Like Luther, Constantine changed his mind about the theology on which he had been raised. (Unlike Luther, whose gradual breakthrough resulted from years of rigorous biblical study and intense academic debate, Constantine’s is attributable to what was likely an entirely natural solar phenomenon followed by a successful military coup—but let that pass.) Like Luther’s, Constantine’s conversion had very public ramifications. It could hardly have been otherwise since he was a Roman emperor.
But being now also a Christian, he was unlikely to continue the persecution of Christians his immediate imperial predecessors ruthlessly carried out. Indeed, with church and empire now meeting in the very person of Constantine himself, their previously antagonistic relationship might become one of patronage, protection, and promotion.
So it did. And much good came of it. But just a few of the less savory consequences thus “sparked,” “hastened,” or “precipitated” by the integral but often ambiguous church-state relationship that defined Christendom? Conversions at sword-point. The ghettoization or explusion of non-Christian populations. The judicial murder and military slaughter of tens of thousands deemed to be heretics.
No conversion of Constantine, no Christendom. But if you happen to be a Christian, are you really going to follow up that historical logic with the judgment that Constantine’s eternal salvation was therefore a lamentable tragedy?
Sorry, History Is Messier Than That
Perhaps you’d rather try to dampen the talk of inevitability and put some ideological distance between that fourth-century conversion and the systematic iniquities of later European emperors, popes, kings, and prince-bishops. Surely Constantine intended no such things; certainly he would have been aghast at such “consequences” of his reception of Christianity!

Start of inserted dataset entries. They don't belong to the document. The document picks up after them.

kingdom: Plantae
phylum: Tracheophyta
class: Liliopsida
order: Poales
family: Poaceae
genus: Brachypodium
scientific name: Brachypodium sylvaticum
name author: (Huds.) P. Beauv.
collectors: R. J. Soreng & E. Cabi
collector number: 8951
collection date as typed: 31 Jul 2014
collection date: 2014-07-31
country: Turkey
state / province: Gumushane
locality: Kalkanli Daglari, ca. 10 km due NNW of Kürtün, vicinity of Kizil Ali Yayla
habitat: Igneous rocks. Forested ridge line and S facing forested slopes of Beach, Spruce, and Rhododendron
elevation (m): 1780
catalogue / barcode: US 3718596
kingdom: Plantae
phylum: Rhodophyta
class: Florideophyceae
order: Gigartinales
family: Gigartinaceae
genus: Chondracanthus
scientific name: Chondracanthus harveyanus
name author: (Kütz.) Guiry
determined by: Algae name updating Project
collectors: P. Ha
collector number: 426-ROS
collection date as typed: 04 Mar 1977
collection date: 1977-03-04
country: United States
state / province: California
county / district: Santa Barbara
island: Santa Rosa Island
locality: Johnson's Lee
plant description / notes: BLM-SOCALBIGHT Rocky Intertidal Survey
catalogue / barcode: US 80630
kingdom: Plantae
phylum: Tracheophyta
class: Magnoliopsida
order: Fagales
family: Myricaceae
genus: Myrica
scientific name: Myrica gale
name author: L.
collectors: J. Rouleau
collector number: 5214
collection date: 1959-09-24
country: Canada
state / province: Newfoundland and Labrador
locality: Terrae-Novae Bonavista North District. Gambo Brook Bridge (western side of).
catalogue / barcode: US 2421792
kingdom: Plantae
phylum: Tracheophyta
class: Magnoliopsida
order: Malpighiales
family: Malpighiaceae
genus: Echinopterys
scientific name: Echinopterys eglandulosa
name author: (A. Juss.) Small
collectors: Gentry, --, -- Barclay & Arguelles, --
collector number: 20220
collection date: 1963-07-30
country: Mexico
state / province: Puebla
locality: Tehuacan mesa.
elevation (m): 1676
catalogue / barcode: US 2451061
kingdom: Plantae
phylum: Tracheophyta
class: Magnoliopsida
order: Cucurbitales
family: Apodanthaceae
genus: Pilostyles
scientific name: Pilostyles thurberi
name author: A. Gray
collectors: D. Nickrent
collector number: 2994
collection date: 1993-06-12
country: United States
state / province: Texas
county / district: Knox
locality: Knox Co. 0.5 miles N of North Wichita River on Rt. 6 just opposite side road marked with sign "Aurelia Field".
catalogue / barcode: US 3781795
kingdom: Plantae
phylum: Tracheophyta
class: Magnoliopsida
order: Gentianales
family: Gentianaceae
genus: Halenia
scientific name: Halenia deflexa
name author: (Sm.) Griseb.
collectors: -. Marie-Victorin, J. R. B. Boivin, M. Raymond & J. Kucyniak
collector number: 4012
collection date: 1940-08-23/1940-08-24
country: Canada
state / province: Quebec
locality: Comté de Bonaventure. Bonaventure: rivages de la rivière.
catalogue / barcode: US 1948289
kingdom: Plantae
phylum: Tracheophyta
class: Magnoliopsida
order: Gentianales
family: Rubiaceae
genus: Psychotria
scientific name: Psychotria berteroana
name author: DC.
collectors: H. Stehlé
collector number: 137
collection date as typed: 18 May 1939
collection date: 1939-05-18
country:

But if similar protests don’t get Luther off the hook, why should they exonerate Constantine?
Turns out that history is messy, certainly far too messy for simplistic just-so stories told for the sake of triumphalist chest thumping or partisan blame games.
Still, if you want to begrudge celebrations of the Reformation and bemoan it as having caused the decline and fall of western civilization, carry on. It’s a free country. (For which, if you insist on embracing teleological narratives, you might go ahead and thank the Reformation.)